The best thing is that you can use emojis!

Here is a simple example with squares.

const { init, rect, print } = require("../src/art1");
 
(function main() {
    const width = 20;
    const height = 12;
    const c = init({
        width,
        height,
        symbol1: ".",
        ncol: 1,
        symbol2: "",
        mcol: 1
    });
 
    c.arr1 = rect(c.arr1, {
        r: 4,
        c: 8,
        nr: 4,
        nc: 4,
        symbol: "o"
    });
 
    c.arr2 = rect(c.arr2, {
        r: 2,
        c: 6,
        nr: 4,
        nc: 4,
        symbol: "\u20de"
    });
 
    console.log(print(c, " "));
})();

How to draw lines

Step of Bresenham algorithm

One step of the Bresenham line algorithm

An interesting side-problem was to figure out how to draw lines, using the Bresenham algorithm. The algorithm figures out which pixel to next print out. At each point, it can either go right, or up (in the case of a diagonal upwards line). The algorithm accumulates the error and makes the decision to print the pixel with the lowest error.

Languages for making movies

BEFLIX - A language for moving pictures

BEFLIX

A computer technique for the production of animated mvoies (AT&T Tech Channel on Youtube)
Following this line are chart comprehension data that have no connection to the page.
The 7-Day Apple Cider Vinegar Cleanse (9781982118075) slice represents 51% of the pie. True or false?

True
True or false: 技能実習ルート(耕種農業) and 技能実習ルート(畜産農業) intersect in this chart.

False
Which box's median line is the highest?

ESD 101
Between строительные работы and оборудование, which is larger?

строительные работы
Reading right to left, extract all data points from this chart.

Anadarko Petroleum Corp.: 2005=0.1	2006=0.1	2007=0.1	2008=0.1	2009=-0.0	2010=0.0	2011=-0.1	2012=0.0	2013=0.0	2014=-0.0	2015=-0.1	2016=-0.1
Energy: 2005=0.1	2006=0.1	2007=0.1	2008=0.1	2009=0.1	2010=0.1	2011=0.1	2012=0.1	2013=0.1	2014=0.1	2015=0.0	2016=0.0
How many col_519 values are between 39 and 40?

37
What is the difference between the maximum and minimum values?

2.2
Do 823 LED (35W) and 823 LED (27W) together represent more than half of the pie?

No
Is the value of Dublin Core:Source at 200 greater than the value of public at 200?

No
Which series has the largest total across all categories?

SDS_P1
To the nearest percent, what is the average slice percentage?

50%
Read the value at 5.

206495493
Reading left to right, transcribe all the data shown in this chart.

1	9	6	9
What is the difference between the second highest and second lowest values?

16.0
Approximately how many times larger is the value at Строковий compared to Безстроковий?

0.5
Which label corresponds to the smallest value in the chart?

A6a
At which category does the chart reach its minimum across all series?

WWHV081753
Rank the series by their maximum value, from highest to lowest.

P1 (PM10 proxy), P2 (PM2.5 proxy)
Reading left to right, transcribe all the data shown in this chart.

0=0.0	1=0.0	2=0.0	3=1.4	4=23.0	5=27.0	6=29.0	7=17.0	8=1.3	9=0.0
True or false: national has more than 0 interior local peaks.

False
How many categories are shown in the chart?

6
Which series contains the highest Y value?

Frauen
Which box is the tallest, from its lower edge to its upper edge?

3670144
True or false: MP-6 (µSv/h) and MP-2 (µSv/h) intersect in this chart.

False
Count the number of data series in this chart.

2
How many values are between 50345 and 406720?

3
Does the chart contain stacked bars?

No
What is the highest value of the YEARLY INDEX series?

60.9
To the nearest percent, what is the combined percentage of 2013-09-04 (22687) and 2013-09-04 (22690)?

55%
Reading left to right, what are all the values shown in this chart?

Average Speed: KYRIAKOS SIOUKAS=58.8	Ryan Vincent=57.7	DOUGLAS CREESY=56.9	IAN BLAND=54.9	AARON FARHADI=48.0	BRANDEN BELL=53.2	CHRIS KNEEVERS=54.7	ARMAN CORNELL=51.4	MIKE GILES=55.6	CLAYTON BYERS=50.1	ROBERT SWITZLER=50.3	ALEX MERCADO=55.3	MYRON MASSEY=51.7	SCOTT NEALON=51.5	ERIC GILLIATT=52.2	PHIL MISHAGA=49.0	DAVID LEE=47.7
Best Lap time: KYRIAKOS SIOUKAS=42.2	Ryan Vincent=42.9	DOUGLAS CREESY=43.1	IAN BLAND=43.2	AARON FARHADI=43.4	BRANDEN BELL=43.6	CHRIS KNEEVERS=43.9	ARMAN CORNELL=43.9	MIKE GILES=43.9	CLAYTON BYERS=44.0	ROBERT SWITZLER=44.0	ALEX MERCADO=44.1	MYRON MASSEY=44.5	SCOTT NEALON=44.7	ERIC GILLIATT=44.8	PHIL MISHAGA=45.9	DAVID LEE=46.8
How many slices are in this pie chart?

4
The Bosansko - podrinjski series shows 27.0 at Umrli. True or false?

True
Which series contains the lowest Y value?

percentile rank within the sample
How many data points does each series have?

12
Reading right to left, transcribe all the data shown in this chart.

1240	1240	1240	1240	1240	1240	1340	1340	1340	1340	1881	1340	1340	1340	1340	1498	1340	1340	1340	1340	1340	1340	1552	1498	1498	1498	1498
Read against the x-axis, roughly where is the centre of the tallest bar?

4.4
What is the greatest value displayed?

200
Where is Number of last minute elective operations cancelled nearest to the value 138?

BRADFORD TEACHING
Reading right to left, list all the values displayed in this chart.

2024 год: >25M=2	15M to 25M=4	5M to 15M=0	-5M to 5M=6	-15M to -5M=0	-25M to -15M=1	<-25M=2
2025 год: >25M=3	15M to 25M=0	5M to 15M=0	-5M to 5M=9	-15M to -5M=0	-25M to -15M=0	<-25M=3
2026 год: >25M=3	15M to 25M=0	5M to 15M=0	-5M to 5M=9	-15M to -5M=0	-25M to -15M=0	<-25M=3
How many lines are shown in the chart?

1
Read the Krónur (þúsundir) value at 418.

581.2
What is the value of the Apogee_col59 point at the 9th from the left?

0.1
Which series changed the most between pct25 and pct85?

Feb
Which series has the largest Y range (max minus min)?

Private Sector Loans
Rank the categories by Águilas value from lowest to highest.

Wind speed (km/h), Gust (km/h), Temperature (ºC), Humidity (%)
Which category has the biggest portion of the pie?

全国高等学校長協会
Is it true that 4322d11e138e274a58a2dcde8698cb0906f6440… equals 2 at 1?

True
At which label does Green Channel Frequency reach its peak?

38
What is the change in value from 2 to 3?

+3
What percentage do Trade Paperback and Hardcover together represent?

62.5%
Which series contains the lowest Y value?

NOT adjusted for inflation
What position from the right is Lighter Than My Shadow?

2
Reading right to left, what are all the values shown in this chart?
Kenneth Knowlton at AT&T Bell Labs made a silent video about how to make movies with computers, in which he describes a language called BEFLIX (Bell flicks), based on FORTRAN macros.

BEFLIX

Source: Computer-Generated Movies, Designs and Diagrams by Ken Knowlton, Design Quarterly, No. 66/67

Instructions are written on punch cards, executed by the IBM 7090, and output on the SC 4020 microfilm plotter. Microfilm plotters were made to output text, not really graphics, so the graphics are based on character sets.

BEFLIX example

BEFLIX had a really hard learning curve, and a lot of non-technical people were interested in it, which led Knowlton to create a language called EXPLOR (EXplicitly defined Patterns, Local Operations, and Randomness), which was explicitly created for artistic purposes, working with artists in residence.

EXPLOR

EXPLOR is an interesting language because it's a probabilistic, transliteration based language.

Mapping cells to colors

WBT (n, p) (whites, blacks, twinkles)

It works with a grid of 340x240 cells. Each cell can be mapped to colors.

Probabilistic indicator

The (n,p) is a probabilistic indicator. Execute this like every n-th time, with a probability of 1/p. You can invert the statement with (X,50,1) (execute except for the 50th, 100th, ...) time.

Transliteration

XL (n,p) q (xlit)
# for example
XL (2, 1) 3 (AB, CD)

Every 2nd time this line is reached, updated one third of the adjacent cells, replacing A with B, and C with D.

Adjacency-condition transliteration

AXL (n,p) nums, dirs, chst, q(xlit)
# for example
AXL (1,4) 234, NESW, ABCD, 5(56,78)

Every 4th time, if there are 2, 3 or 4 neighbors either North, East, West or South, whose values are A, B, C or D, with a probibility of 5th, replace 5 with 6 and 7 with 8.

Examples

This programming languages could be used to simulate phosphenes.

Phosphenes in EXPLOR Simulation of Expanding Fringe Visual Phosphenes

Sher Minn is still working on an implementation, and invites people to contact her if interested.

Why recreate forgotten programming languages?

As programmers, we are often more focused on the new. But looking at what has been tried, where we come from gives us an appreciation for what we have today.